_What is required_:
Can you recast the text lines from all the items below as a JSON list of strings, one string per line, with blank lines omitted? Leave the pictures out of the answer.
BEGIN Input data
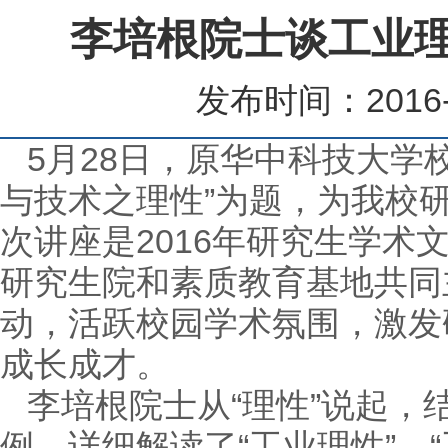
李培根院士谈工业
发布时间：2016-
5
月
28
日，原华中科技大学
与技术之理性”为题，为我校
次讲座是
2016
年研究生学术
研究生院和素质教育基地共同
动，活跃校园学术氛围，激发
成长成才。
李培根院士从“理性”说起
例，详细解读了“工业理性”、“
END Input data
_Worked solution_:
[
  "李培根院士谈工业",
  "发布时间：2016-",
  "5",
  "月",
  "28",
  "日，原华中科技大学",
  "与技术之理性”为题，为我校",
  "次讲座是",
  "2016",
  "年研究生学术",
  "研究生院和素质教育基地共同",
  "动，活跃校园学术氛围，激发",
  "成长成才。",
  "李培根院士从“理性”说起",
  "例，详细解读了“工业理性”、“"
]